Googling for Donors
May 9, 2006
By Nick Allen
Nonprofits usually use search-engine marketing -- buying keywords on Google, Yahoo!, and other sites -- to drive traffic to their sites, sell merchandise, and enroll supporters on their e-mail lists. Many organizations are buying keywords, and many others are taking advantage of the Google Grants program, which offers free keywords to selected nonprofits.
Amnesty International USA has been taking the next step, acquiring donors directly on search engines -- and making money on the acquisition -- through a program that involved testing a wide variety of keywords and continuous editing of the words based on their efficiencies. It also involved testing different copy for the search listings, as well as testing multiple landing pages to improve the conversion percentage and increase the average gift size.

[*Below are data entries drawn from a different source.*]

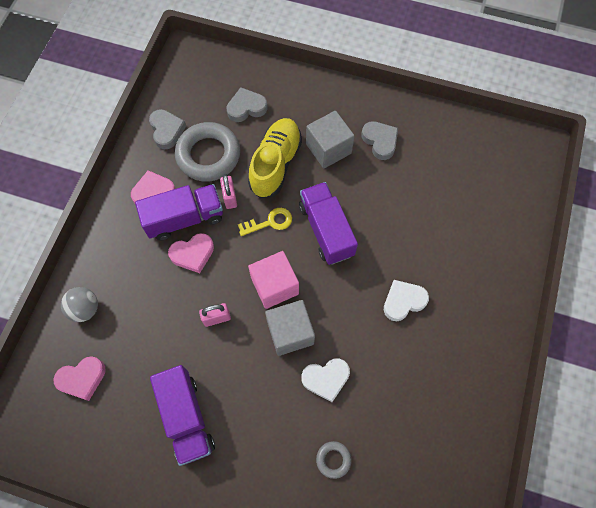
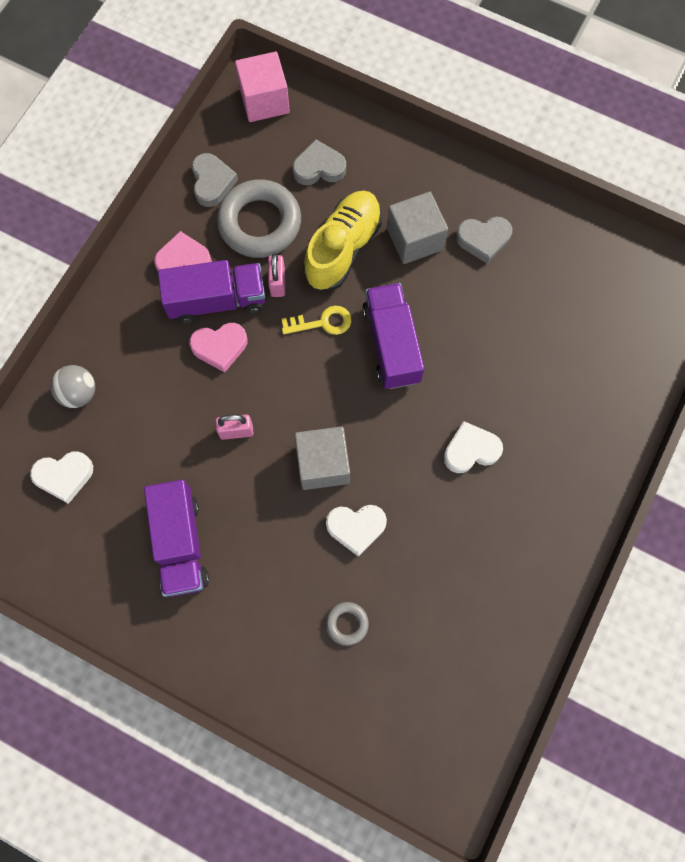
camera: 10 degrees right, 5 degrees up
pink heart [53,356,106,401] -> white heart [30,451,93,504]
pink cube [248,251,299,309] -> pink cube moved to [235,52,290,122]
grey heart [361,121,398,160] -> grey heart turned 105 degrees clockwise [456,217,512,264]

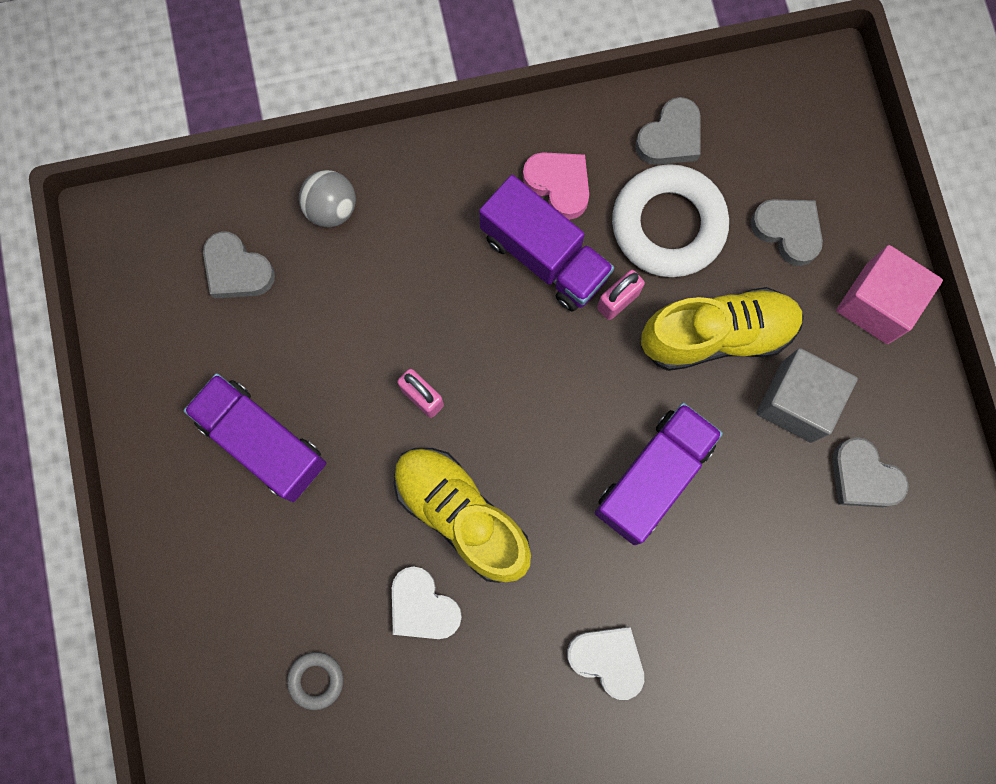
camera: 50 degrees right, 5 degrees up
white heart [30,451,93,504] -> grey heart [203,231,275,299]
purple truck [144,480,209,597] -> purple truck turned 90 degrees clockwise [184,373,326,502]
pink heart [189,323,248,373] -> none
grey ring [217,179,301,258] -> white ring [612,164,729,277]
pink cube [235,52,290,122] -> pink cube moved to [836,245,943,344]
yellow key [282,306,351,335] -> none
grey cube [295,427,350,490] -> yellow shoe [394,448,531,583]

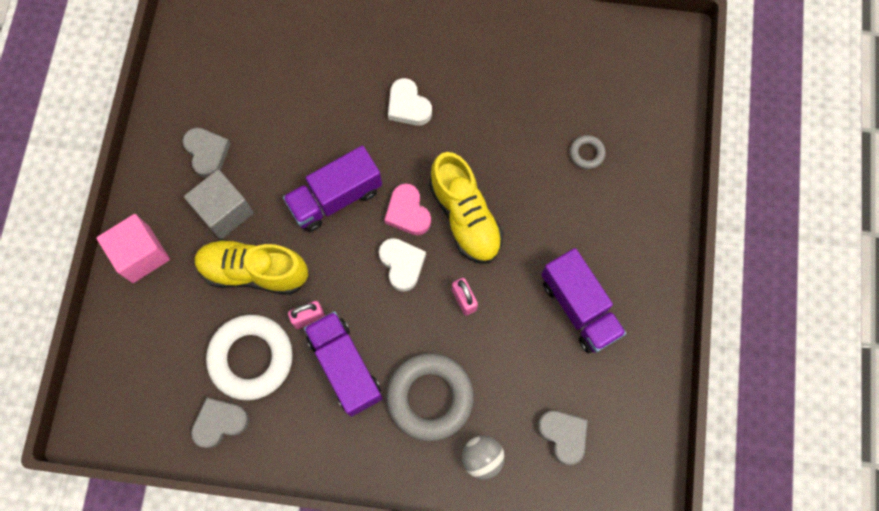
camera: 160 degrees left, 5 degrees down
white heart [392,566,462,639] -> white heart moved to [379,238,426,292]
pink heart [523,152,589,220] -> pink heart moved to [384,184,431,235]
grey heart [751,199,823,266] -> none
none -> grey ring [387,353,474,441]

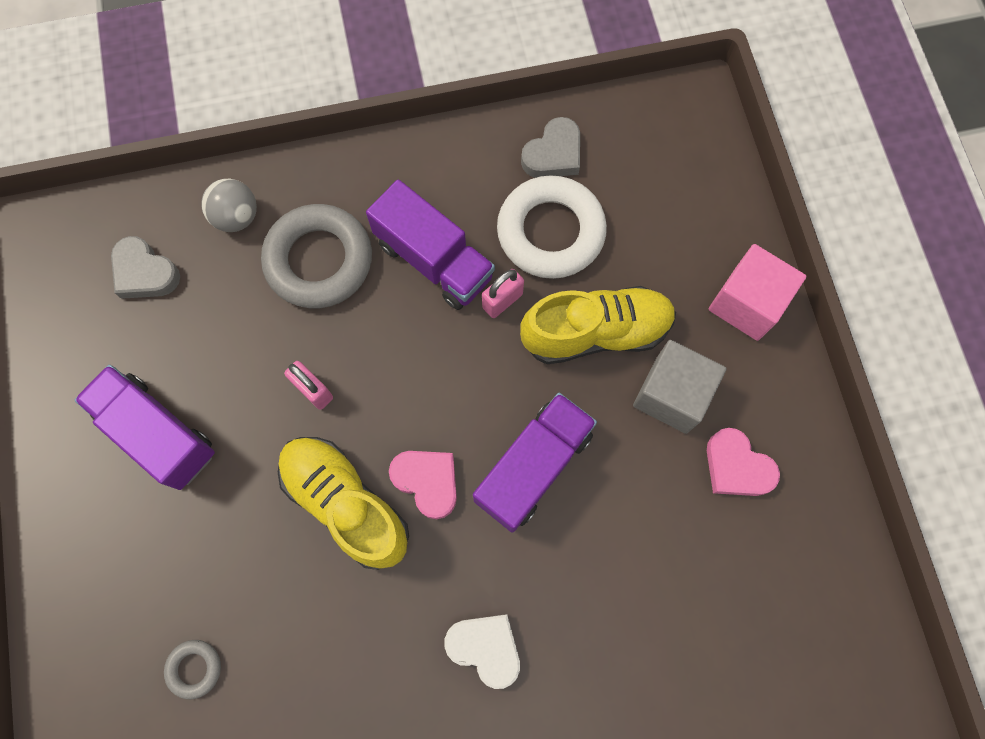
camera: 160 degrees right, 0 degrees up
grey heart [182,128,231,178] -> pink heart [707,428,780,496]
white heart [379,238,426,292] -> none

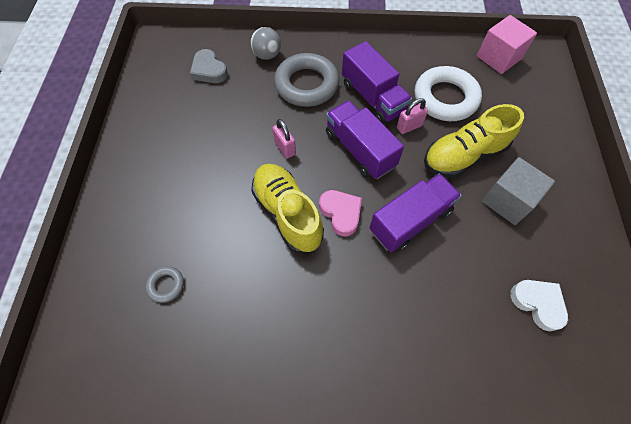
camera: 15 degrees right, 10 degrees down
purple truck [74,365,215,490] -> purple truck moved to [326,100,404,179]
white heart [444,614,520,689] -> white heart moved to [510,280,568,331]
yellow shoe [520,286,676,364] -> yellow shoe turned 150 degrees clockwise [424,104,524,178]
grey heart [521,117,580,178] -> none
pink heart [707,428,780,496] -> none
pink cube [709,244,806,341] -> pink cube moved to [477,15,537,74]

In the typical direct-mail or online fundraising program, nonprofits expect to pay to acquire a donor and get a positive return on investment only with a second or third gift.
But in a recent three-month period, Amnesty spent $14,600 on Google and Yahoo! keywords, and brought in 380 new donors and almost $38,000, says Kyra Stoddart, direct response and online fundraising coordinator at Amnesty International.
The average acquisition cost was $38 -- but the average donation was $100. The keywords attracted both existing Amnesty donors and new donors. Existing donors gave an average of $125 (including several $1,000+ gifts), while the new donors averaged $45. In April, Amnesty International spent $2,700 and raised $9,800, providing a return on investment of better than three to one.
"Search provided lower cost-per-donor acquisition than the other online marketing venues we were using," says Kyra. "In addition to fundraising, we also received millions of free impressions. What we don't know yet is the lifetime value of the search donors compared to donors from acquisition channels."